WHAT YOU WILL DO: Please copy, word for word, the line that contains "The white bookcase" and every line after it through the end of the records, and nothing more.

(Data extracted from a collection)
::::::

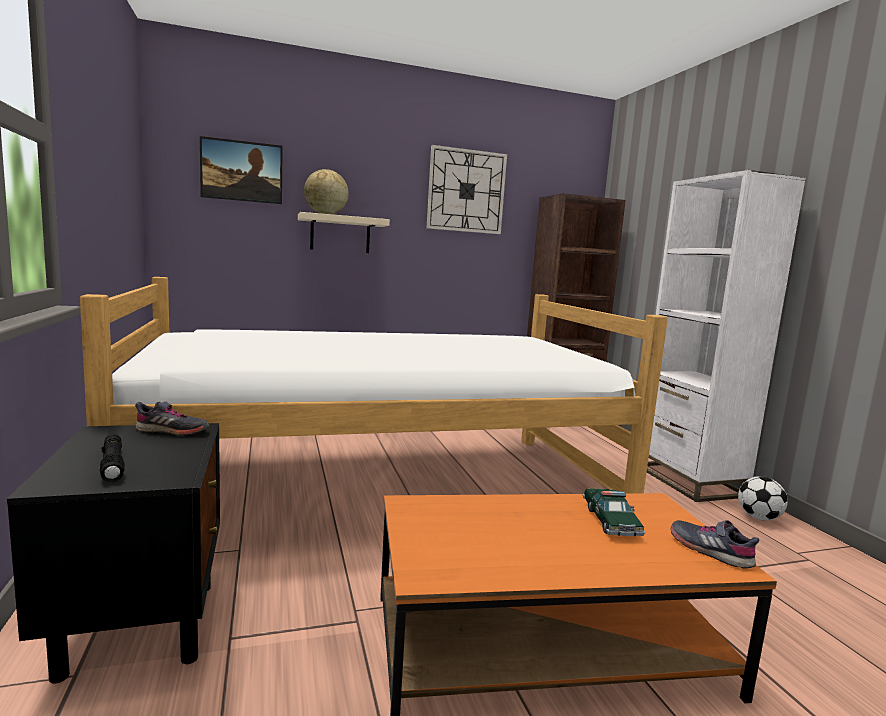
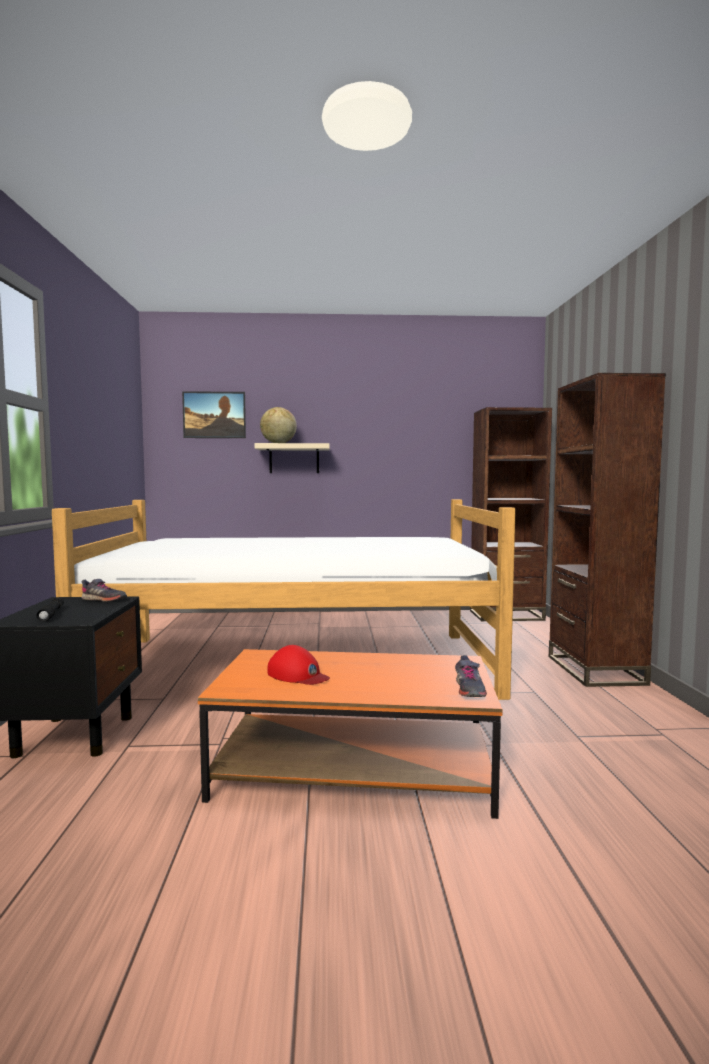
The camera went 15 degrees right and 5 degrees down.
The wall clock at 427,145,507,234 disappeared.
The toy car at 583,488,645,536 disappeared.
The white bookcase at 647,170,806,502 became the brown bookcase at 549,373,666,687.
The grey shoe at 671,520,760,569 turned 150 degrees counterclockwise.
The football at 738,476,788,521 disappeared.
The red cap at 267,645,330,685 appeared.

::::::

ANSWER FOR THIS EXERCISE:
The white bookcase at 647,170,806,502 became the brown bookcase at 549,373,666,687.
The grey shoe at 671,520,760,569 turned 150 degrees counterclockwise.
The football at 738,476,788,521 disappeared.
The red cap at 267,645,330,685 appeared.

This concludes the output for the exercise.